To generate the magnetic field we placed an array of rectangular permanent (neodymium) magnets on a metallic plate located 5mm underneath the tank bottom. Dimensions of the magnets and the strength of the magnetic field, measured above the magnets surface, are \(L_x \times L_y \times H_m = 20 \times 10 \times 5\,\mathrm{mm}^3\) and \(B \sim 1232\) G, respectively. They were arranged with alternating polarity along x and y axis in the horizontal plane and spaced of 5 mm along both directions (i.e. the centre-centre distance is \(l_x =15\) mm, \(l_y=25\) mm). With this configuration, when the current \(I^{'}\) is null, the flow pattern is characterized by opposite-signed vortices, clockwise or anti-clockwise according to the phase of the resulting Lorentz force, whose horizontal length scale is related to the magnets’ inter-distance and to their size. When \(I^{'}\) is switched on, the resulting flow pattern is consistent with the time oscillating stream-function defined in (2).

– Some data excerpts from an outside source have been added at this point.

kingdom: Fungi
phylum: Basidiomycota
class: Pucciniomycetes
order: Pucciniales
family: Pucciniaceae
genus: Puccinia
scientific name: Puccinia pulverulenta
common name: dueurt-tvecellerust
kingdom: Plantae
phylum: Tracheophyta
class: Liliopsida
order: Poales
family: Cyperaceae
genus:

The fluid flow is measured by using a Feature Tracking (FT) image analysis, a technique that allows for a description of the fluid motion in a Lagrangian framework45. To this aim, the fluid surface is seeded with buoyant styrene particles (density \(\sim \) 1 g/cm\(^3\), mean diameter \(d_p =\) 50 \(\upmu \)m; tracers are supposed to be passively advected by the flow) and lit with two lateral lamps to gain a high contrast between the white particles and the black bottom. After the forcing is activated, flow images are acquired by a video camera perpendicular to the tank (dimension of the framed area: \(1000 \times 1000\), acquisition rate \(20{-}25\) fps). Image processing is achieved in three subsequent steps: (i) pre-processing aimed at removing the background and improving image contrast; (ii) particle detection and tracking to obtain the flow description; (iii) post-processing to obtain the relevant flow parameters. The sparse velocity vectors (i.e. along each trajectory) are detected in each frame of the acquired time sequence. Subsequently, they can be interpolated onto a regular grid and the time evolution of the Eulerian flow field and all the derived quantities (i.e. vorticity, kinetic energy, etc.) can be obtained as well, Fig. 5. Unlike numerical models, here the turbulent components of the flow cannot be filtered out from the mean field. An estimate of the Reynolds number can be obtained by multiplying typical size, \(\sim \) O(1) cm, and rotation velocity, \(\sim \) O(1) cm/s, of the eddies, divided by the kinematic viscosity of the fluid, \(\sim \) 10\(^{-6}\) m\(^2\)/s: Re \(\sim \) O(10\(^2\)), far below the critical threshold for the onset of fully developed turbulence.

Figure 5
figure 5

Time averaged velocity field overlapped to kinetic energy (top) and vorticity (bottom) maps for the set up: \(I = 2\) A, \(I^{'} = 1\) A, \(f = 0.08\) Hz. Velocity data are interpolated on a \(128\times 128\) grid.